My message about customer experience is essentially the same. If you can change the culture of your organisation so that considering quality of user experience becomes a normal part of everybody's attitude, then achieving excellence in this area becomes the norm too and it happens without incurring abnormal costs. Essentially, my point is: since it costs about as much to do it badly as it costs to do it well, why wouldn't you want to do it well?
Achieving The Usability Culture
Having said all this, I now have to come clean. Achieving cultural change is not easy. In fact, it's just about the hardest thing an organisation can do. However, the techniques for organisational change have been developing for a couple of decades or more and will be well-known to most managers and management consultants reading this. So I won’t go into how to change an organisation’s culture. I will just describe the change we need to achieve.

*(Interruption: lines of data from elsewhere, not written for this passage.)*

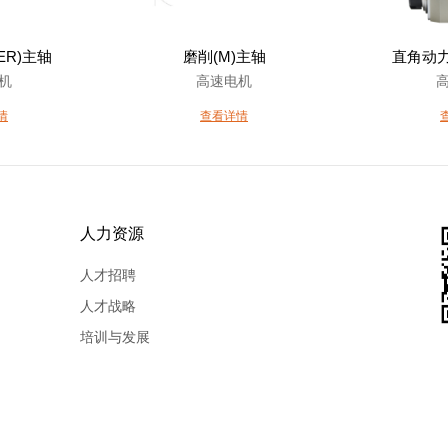
ER)主轴
磨削(M)主轴
直角动力
机
高速电机
情
查看详情
人力资源
人才招聘
人才战略
培训与发展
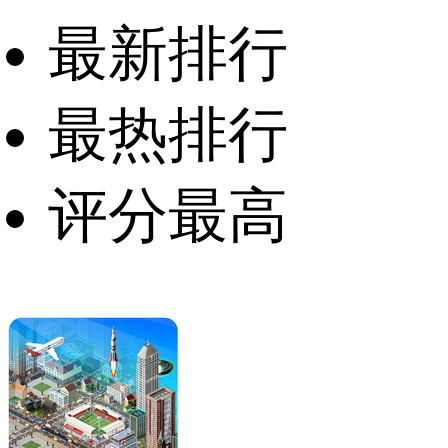
最新排行
最热排行
评分最高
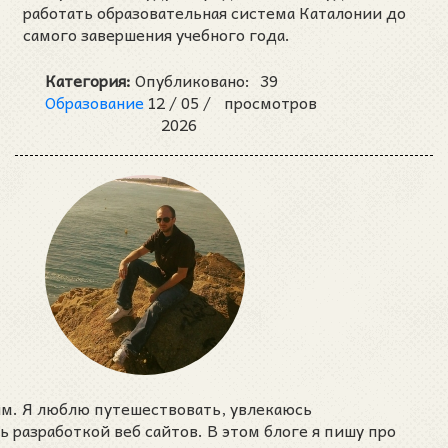
работать образовательная система Каталонии до
самого завершения учебного года.
Категория:
Опубликовано:
39
Образование
12 /
05 /
просмотров
2026
им. Я люблю путешествовать, увлекаюсь
разработкой веб сайтов. В этом блоге я пишу про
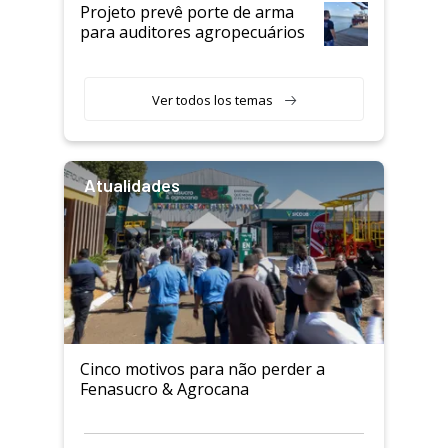
Projeto prevê porte de arma
para auditores agropecuários
Ver todos los temas
Atualidades
Cinco motivos para não perder a
Fenasucro & Agrocana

The following list is of the ten characteristics of an organisational culture oriented towards excellent user experiences and provides a starting place for you to do a quick gap analysis on your own organisation. In the Usability Culture:
1. Nobody, from the CEO down, ever says they know what the user wants without having checked it first with the users themselves.
2. Everybody in the organisation knows exactly who uses its products and services.
3. Everyone in the IT Department understands the differences between content, usability and aesthetics, and the value of each.
4. Everyone on the whole management team understands the differences between content, usability and aesthetics, and the value of each.
5. Users are a normal part of design teams, stakeholder panels and evaluation teams.
6. For every delivery channel, people are always asking, what do the users think about how this channel is working?
7. Corporate standards exist for usability, graphic design, and content production for each channel and for each major user group.
8. Everyone in the IT Department, Marketing, Customer Service, Sales and other customer-facing departments understand the corporate standards and how to apply them in their work.
9. The IT Department, as well as business units which purchase IT, have procedures, which are part of their normal approach to all IT procurement or development, for ensuring the usability of their products.
10. All staff on incentive schemes have part of their bonus dependent on user experience measures for, at least, all external channels.
It may look as if I am setting the bar rather high but this is the end-point, the goal to be aimed for. Any movement in this direction will yield benefits to the organisation. In the end, this transformation is about gaining and retaining market share for online services, improving the rate of consumption of online services, and improving staff efficiency and morale. It’s about helping your customers and business partners to do more business with you and helping your staff to do more business for you. In the coming years, it will become a major issue for organisations like yours.